The author, who happens to be a judge, writes from the unique point of view of the child's interest -- not the mother's, father's, attorney's or GAL's (the latter two who usually run the show in family court). While it's well-known that most divorces are won by whoever has the most money and the best-connected lawyer (still, about money and paybacks to courts and judges - yes, it's a fact!) -- it's wonderful to discover that there are still a few wise people out there who care about the children involved. A *must read* for parents, judges, GALs, and child psychologists.

Mason's book demysifies The Custody Wars brilliantly.
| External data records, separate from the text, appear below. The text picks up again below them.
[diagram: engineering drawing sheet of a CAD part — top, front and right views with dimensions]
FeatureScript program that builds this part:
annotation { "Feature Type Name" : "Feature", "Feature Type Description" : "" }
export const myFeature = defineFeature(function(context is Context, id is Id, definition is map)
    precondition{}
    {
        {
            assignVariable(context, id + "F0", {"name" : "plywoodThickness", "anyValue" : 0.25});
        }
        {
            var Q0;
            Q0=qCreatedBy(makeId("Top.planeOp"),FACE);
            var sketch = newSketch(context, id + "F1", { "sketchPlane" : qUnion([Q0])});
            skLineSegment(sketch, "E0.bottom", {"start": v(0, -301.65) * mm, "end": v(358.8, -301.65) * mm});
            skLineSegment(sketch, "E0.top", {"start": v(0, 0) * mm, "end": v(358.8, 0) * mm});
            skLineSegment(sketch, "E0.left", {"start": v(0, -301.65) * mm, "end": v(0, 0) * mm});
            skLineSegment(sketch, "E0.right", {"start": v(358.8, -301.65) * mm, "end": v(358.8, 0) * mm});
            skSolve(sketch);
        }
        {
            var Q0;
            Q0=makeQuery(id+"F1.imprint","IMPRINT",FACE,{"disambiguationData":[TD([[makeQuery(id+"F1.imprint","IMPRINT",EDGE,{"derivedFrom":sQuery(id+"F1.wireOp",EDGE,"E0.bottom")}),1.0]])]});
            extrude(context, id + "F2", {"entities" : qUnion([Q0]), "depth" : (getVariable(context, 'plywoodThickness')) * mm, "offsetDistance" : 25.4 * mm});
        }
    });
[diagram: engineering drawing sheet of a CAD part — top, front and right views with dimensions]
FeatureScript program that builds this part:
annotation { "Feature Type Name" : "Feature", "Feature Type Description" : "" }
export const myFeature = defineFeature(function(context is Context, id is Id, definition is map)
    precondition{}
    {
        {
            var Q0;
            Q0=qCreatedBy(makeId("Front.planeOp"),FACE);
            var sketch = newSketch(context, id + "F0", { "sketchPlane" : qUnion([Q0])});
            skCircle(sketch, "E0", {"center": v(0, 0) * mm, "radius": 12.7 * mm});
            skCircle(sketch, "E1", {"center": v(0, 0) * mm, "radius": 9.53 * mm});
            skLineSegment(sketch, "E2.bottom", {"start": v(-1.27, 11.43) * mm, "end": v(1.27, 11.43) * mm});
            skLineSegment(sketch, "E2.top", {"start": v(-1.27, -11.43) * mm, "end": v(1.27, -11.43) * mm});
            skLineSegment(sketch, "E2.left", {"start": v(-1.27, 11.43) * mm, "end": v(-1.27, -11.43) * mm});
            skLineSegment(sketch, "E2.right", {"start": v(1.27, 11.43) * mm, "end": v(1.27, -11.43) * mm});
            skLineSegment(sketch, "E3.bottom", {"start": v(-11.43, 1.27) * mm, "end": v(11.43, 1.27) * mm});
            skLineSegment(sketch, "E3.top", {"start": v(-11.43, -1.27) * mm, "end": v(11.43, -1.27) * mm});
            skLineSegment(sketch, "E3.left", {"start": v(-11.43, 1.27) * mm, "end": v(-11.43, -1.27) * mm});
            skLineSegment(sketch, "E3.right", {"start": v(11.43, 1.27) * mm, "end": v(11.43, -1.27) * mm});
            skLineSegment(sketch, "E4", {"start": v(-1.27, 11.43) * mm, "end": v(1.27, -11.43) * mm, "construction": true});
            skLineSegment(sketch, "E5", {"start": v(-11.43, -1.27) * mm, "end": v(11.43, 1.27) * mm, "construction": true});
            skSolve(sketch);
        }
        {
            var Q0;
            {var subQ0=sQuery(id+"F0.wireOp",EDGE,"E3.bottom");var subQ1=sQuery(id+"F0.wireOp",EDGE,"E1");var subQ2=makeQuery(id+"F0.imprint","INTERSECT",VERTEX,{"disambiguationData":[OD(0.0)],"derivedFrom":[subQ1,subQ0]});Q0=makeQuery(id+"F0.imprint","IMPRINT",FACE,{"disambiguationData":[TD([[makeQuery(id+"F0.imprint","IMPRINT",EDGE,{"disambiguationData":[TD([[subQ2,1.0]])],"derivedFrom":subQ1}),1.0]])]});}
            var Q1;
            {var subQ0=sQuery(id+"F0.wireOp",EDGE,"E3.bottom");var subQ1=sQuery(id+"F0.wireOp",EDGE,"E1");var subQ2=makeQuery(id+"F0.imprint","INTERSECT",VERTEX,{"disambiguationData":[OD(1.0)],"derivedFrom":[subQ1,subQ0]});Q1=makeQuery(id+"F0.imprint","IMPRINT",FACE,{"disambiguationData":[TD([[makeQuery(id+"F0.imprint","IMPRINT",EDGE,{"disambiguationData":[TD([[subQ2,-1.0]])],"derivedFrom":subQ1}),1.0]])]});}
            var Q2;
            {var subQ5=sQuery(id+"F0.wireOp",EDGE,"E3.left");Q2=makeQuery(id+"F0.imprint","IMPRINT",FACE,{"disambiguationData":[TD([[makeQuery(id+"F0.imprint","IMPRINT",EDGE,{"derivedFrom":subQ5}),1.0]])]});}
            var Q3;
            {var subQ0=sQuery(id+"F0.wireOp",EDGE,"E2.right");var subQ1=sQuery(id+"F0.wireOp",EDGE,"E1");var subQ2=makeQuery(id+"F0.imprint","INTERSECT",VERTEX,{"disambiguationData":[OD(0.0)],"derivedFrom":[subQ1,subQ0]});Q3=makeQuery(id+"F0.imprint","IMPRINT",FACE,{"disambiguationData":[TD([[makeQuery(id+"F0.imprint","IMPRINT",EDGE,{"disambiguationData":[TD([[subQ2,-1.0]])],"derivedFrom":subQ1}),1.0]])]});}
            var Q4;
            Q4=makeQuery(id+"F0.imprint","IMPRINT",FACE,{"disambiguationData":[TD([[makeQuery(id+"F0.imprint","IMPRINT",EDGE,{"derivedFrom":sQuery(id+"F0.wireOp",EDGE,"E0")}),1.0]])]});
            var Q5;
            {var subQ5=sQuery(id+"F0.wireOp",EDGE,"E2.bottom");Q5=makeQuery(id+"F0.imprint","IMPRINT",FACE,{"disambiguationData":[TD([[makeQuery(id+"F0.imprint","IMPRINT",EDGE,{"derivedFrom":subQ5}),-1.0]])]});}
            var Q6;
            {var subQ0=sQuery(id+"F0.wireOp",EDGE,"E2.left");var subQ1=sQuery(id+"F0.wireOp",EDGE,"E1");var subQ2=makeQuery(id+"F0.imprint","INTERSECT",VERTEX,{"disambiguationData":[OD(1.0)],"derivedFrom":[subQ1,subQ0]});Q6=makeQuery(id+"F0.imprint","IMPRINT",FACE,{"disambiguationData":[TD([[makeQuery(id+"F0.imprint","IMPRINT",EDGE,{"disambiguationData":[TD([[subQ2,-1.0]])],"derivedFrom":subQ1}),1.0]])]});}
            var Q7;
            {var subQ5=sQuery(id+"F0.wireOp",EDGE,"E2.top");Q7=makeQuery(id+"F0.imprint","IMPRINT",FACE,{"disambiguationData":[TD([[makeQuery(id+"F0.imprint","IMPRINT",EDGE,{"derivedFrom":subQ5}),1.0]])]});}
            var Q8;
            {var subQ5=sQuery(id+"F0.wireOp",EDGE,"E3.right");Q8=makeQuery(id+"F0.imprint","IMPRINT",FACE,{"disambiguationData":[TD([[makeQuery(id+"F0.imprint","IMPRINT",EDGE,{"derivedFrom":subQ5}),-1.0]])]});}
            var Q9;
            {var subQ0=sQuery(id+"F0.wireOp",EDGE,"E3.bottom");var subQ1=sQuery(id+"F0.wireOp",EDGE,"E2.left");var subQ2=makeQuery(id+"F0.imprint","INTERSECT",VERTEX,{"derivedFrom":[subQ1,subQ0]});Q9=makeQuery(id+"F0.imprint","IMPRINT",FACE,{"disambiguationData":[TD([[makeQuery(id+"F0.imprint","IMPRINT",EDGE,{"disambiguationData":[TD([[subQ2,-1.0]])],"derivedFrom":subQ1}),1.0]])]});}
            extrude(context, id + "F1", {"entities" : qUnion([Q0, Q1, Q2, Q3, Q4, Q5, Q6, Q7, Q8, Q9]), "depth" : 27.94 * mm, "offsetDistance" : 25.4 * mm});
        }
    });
The thesis of Berkeley Law Professor Mary Ann Mason's highly readable and powerfully argued The Custody Wars is that the U.S. legal system fails to provide adequate representation and concern for the interests of children in custody disputes. Judiciously articulated irony abounds, as when Mason exposes the court system's vulnerability to the cynically utilized self-interest of many middle/upper class fathers and mothers for whom parenting is on the back burner. On the other hand, it is equally ironic that parents of both genders who practice self-sacrificism (not healthy, involved parenting) are sometimes the most childishly selfish in insisting upon their entitlement, regardless of the child's feelings. We learn of children whose lives are ridiculously fragmented and enervated by joint custody shuttlings, and yet we also hear of children who have benefited from the arrangement, thanks in large measure to the parents' maturity. As evidenced by the specificity and nuanced analysis in her case studies, Mason's scrupulous fairness and flexibility in offering parameters of judgment about custodial fitness are rooted in compassion for the child's well-being. She simultaneously seeks reasonably objective standards while realizing how difficult they are to determine, especially on ideological battlefields. Hers is wisdom unavailable to radical relativists or the theologically impaired. To note only two of many fine examples of her clear thinking about how the court system can be changed to make custody decisions more child-centered, Mason proposes that judges be educated in child development and that reviews of custody arrangements be mandated when the child is 7 and 12. Professor Mason has much of interest for various potential readerships. There are chapters on the unwed father, stepparents, domestic violence, gay and lesbian parents, and "test tube troubles." Mason's argument merits serious attention from a broad spectrum of policy-makers, academics, and warring couples and ex-couples. In fact, as a friend of mine, a single mother faced with absurd demands from a father with an abysmal track record, declared, "This book should be required reading for every couple considering marriage or children."